BEGIN Passage shown

The esqueixada de bacalao is a traditional Catalan salad that combines desalinated cod, tomato, onion, and olives in a simple and flavorful preparation.
It is prepared with fresh ingredients and in just a few steps, allowing the flavors to blend and enhance if left to rest for a few hours.
This recipe is ideal as an appetizer or a light main dish, perfect for enjoying at any time of the year.
Esqueixada de bacalao
Ingredients
200 grams of Desalinated cod
300 grams of Tomato
30 milliliters of Olive oil
1 Onion
50 grams of Black olives
1 pinch of Pepper
Preparation
Step 1 : Start by cutting the tomato into small cubes and placing them in a bowl.
Step 2 : Next, season the tomato with ground black pepper and add a splash of extra virgin olive oil, gently mixing so the flavors meld well.
Step 3 : Finely julienne the white onion and set aside.
Step 4 : Add the previously shredded desalinated cod to the bowl along with the onion and tomato.

END Passage shown
BEGIN Data

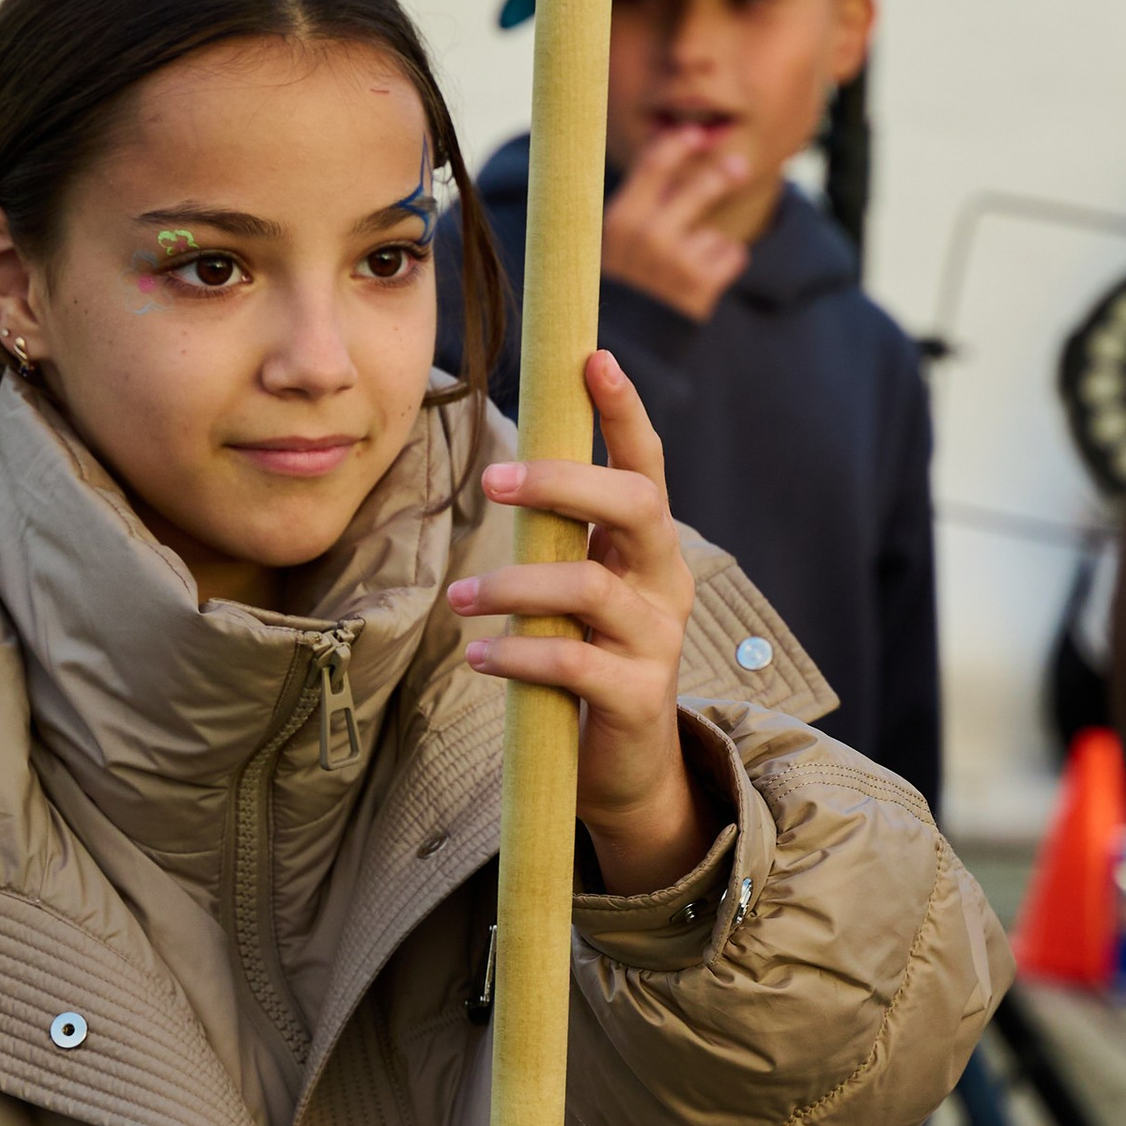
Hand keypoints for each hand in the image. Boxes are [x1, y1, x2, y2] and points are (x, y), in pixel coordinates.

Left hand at [449, 350, 708, 892]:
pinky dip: (519, 653)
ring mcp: (659, 640)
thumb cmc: (587, 659)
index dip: (623, 411)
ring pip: (590, 586)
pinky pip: (576, 661)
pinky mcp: (638, 697)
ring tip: (460, 598)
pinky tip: (480, 656)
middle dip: (561, 482)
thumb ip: (558, 538)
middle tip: (491, 481)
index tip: (594, 357)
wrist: (626, 768)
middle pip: (634, 504)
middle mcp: (665, 581)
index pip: (646, 465)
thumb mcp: (578, 590)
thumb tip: (504, 464)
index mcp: (649, 546)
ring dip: (514, 584)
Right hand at [601, 126, 752, 320]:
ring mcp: (675, 260)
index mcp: (619, 221)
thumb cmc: (618, 289)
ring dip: (709, 245)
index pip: (654, 165)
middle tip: (738, 167)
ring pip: (714, 231)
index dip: (679, 144)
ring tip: (685, 267)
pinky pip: (731, 255)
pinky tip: (701, 281)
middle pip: (701, 187)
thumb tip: (678, 155)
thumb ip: (641, 205)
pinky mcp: (701, 285)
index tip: (696, 134)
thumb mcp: (613, 244)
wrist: (624, 348)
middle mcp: (647, 235)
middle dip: (724, 175)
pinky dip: (723, 264)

END Data

Parts of the exercise:
[1] According to the cod salad recipe, how many grams of desalinated cod does the dish require?
[2] Repeat the cod salad recipe word for word, from "The esqueixada de" down to "of the year.".

Per-task answers:
[1] 200 grams

[2]
The esqueixada de bacalao is a traditional Catalan salad that combines desalinated cod, tomato, onion, and olives in a simple and flavorful preparation.
It is prepared with fresh ingredients and in just a few steps, allowing the flavors to blend and enhance if left to rest for a few hours.
This recipe is ideal as an appetizer or a light main dish, perfect for enjoying at any time of the year.